• Directive
In your copy, drop the images and return each record exactly as it stands.

(Machine-readable hardware designs)
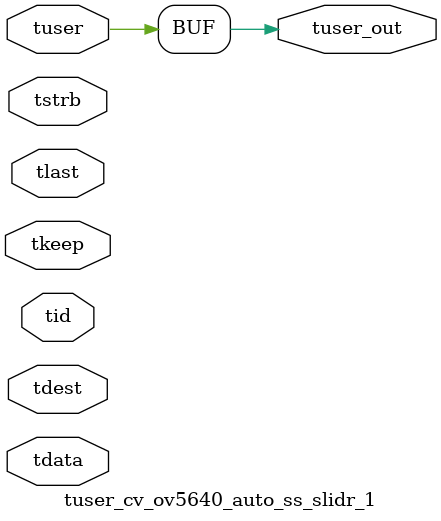
<source format=v>


`timescale 1ps/1ps

module tuser_cv_ov5640_auto_ss_slidr_1 #
(
parameter C_S_AXIS_TUSER_WIDTH = 1,
parameter C_S_AXIS_TDATA_WIDTH = 32,
parameter C_S_AXIS_TID_WIDTH   = 0,
parameter C_S_AXIS_TDEST_WIDTH = 0,
parameter C_M_AXIS_TUSER_WIDTH = 1
)
(
input  [(C_S_AXIS_TUSER_WIDTH == 0 ? 1 : C_S_AXIS_TUSER_WIDTH)-1:0     ] tuser,
input  [(C_S_AXIS_TDATA_WIDTH == 0 ? 1 : C_S_AXIS_TDATA_WIDTH)-1:0     ] tdata,
input  [(C_S_AXIS_TID_WIDTH   == 0 ? 1 : C_S_AXIS_TID_WIDTH)-1:0       ] tid,
input  [(C_S_AXIS_TDEST_WIDTH == 0 ? 1 : C_S_AXIS_TDEST_WIDTH)-1:0     ] tdest,
input  [(C_S_AXIS_TDATA_WIDTH/8)-1:0 ] tkeep,
input  [(C_S_AXIS_TDATA_WIDTH/8)-1:0 ] tstrb,
input                                                                    tlast,
output [C_M_AXIS_TUSER_WIDTH-1:0] tuser_out
);

assign tuser_out = {tuser[0:0]};

endmodule


</source>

• Your solution
<source format=v>


`timescale 1ps/1ps

module tuser_cv_ov5640_auto_ss_slidr_1 #
(
parameter C_S_AXIS_TUSER_WIDTH = 1,
parameter C_S_AXIS_TDATA_WIDTH = 32,
parameter C_S_AXIS_TID_WIDTH   = 0,
parameter C_S_AXIS_TDEST_WIDTH = 0,
parameter C_M_AXIS_TUSER_WIDTH = 1
)
(
input  [(C_S_AXIS_TUSER_WIDTH == 0 ? 1 : C_S_AXIS_TUSER_WIDTH)-1:0     ] tuser,
input  [(C_S_AXIS_TDATA_WIDTH == 0 ? 1 : C_S_AXIS_TDATA_WIDTH)-1:0     ] tdata,
input  [(C_S_AXIS_TID_WIDTH   == 0 ? 1 : C_S_AXIS_TID_WIDTH)-1:0       ] tid,
input  [(C_S_AXIS_TDEST_WIDTH == 0 ? 1 : C_S_AXIS_TDEST_WIDTH)-1:0     ] tdest,
input  [(C_S_AXIS_TDATA_WIDTH/8)-1:0 ] tkeep,
input  [(C_S_AXIS_TDATA_WIDTH/8)-1:0 ] tstrb,
input                                                                    tlast,
output [C_M_AXIS_TUSER_WIDTH-1:0] tuser_out
);

assign tuser_out = {tuser[0:0]};

endmodule


</source>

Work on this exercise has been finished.